Omit all pictures and give the records below again exactly as written.

----

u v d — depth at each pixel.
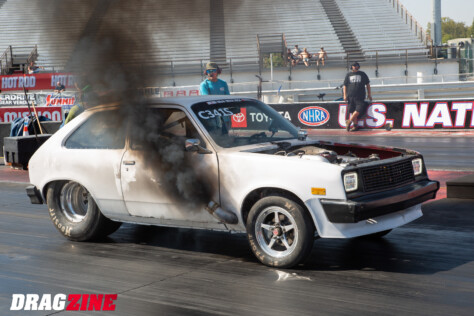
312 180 5.14
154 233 7.04
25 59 20.72
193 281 5.13
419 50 31.16
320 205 5.14
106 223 6.64
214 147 5.71
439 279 4.95
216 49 22.11
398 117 18.92
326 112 20.03
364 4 30.55
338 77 30.02
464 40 34.19
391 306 4.36
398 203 5.38
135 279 5.26
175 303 4.59
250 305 4.48
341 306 4.39
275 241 5.43
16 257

----

*Response*.
u v d — depth at each pixel.
312 180 5.14
154 233 7.04
25 59 20.72
193 281 5.13
419 50 31.16
320 205 5.14
106 223 6.64
214 147 5.71
439 279 4.95
216 49 22.11
398 117 18.92
326 112 20.03
364 4 30.55
338 77 30.02
464 40 34.19
391 306 4.36
398 203 5.38
135 279 5.26
175 303 4.59
250 305 4.48
341 306 4.39
275 241 5.43
16 257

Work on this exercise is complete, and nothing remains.